Musea réédite en ce moment la discographie d'un groupe oublié mais autrefois un peu connu. Edition Spéciale en assez typique du groupe de prog' français des années 70, avec les qualités et les défauts que cela invoque. A mi-chemin entre Ange et Magma.
Soyons plus clair. "Allée des Tilleuls" est un album bourré de qualités. Ann Balester joue à merveille de tous les claviers possibles, avec des accents jazz superbes et des sons purement authentique comme on en trouve malheureusement plus. Les trois autres musiciens savent créer le groove, cet insaisissable mouvement du corps, né de basse et de batterie, que les artistes seventies savaient si bien provoquer. La section rythmique de Edition Spéciale est tout bonnement géniale, née en droite ligne des prestigieux groupes de jazz-fusion comme Weather Report. Dans l'ensemble, les accents grooves et jazz de ce groupe en font un royal alter ego français des grandes oeuvres américaines à la Chick Corea ou Return to forever.
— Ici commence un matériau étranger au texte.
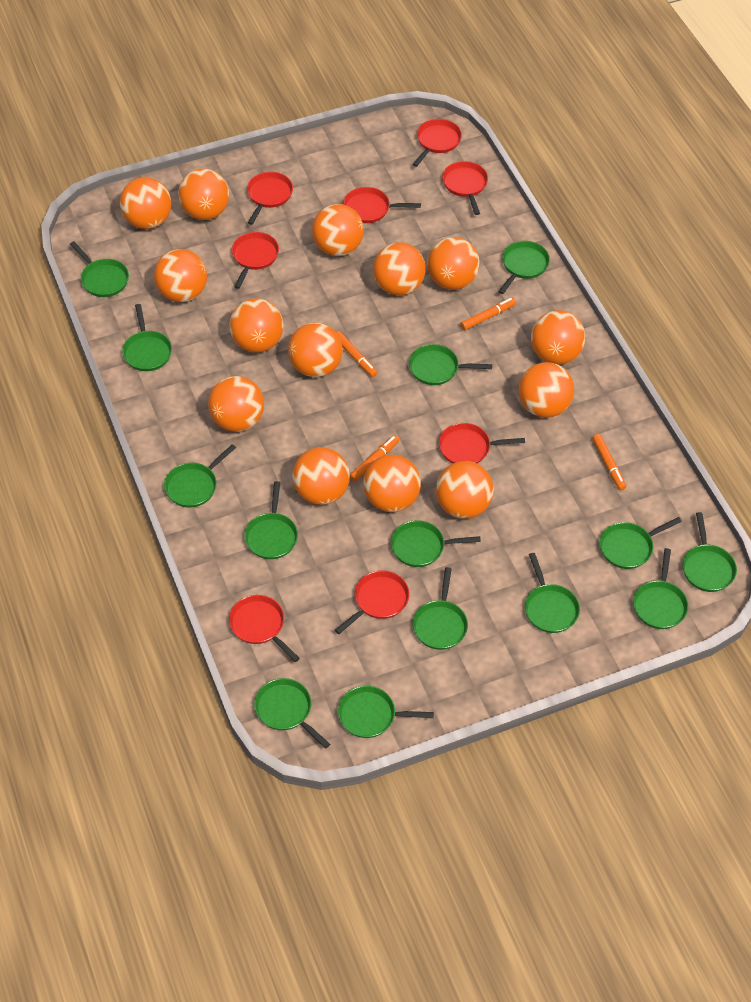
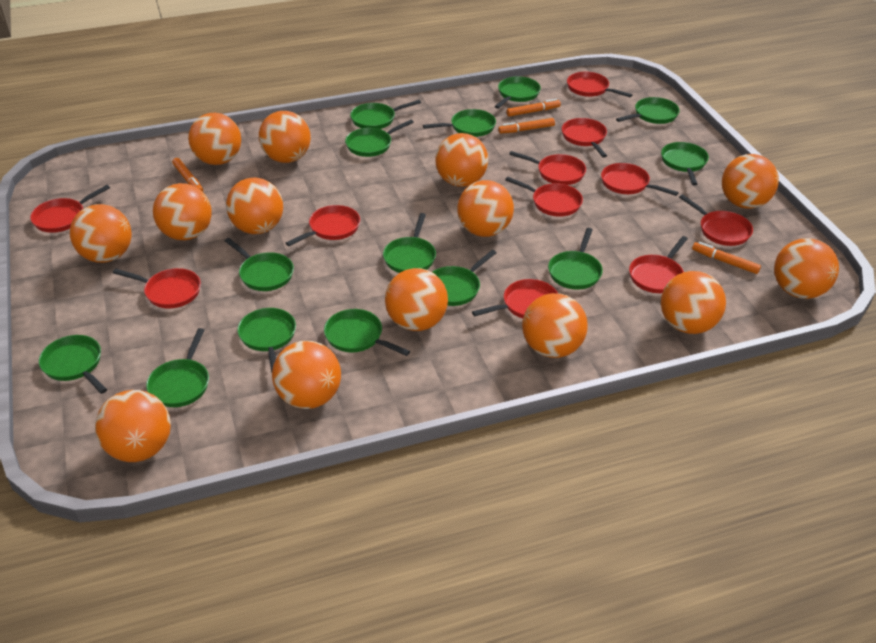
red pan: 8 -> 11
Mais alors, qu'est-ce qui fait que "Allée des Tilleuls" sonne trois fois plus vieux que les disques américains ? A croire que la production française avait en 1976 des années de retard. La vérité est qu'à l'époque, tout le monde pardonnait certaines faiblesses qui aujourd'hui nous paraissent trop flagrantes. La naïveté excessive des paroles par exemple. Ou encore l'utilisation d'harmonies vocales un peu faciles et d'arrangements un rien téléphoné. Allez savoir pourquoi, nos compatriotes pêchaient toujours par manque de soins quand il s'agissait de peaufiner un disque.
Enfin, "Allée des Tilleuls" est un disque très valable. Pour qui aime la fibre jazz du rock progressif (et trop nombreux sont ceux qui oublient aujourd'hui tout ce que ce mouvement doit au jazz !), et qui n'a pas peur d'un côté un peu désuet dans la sonorité, Edition Spéciale offrira des ambiances patchouli colorées franchement bienvenues. En revanche, métaleux s'abstenir.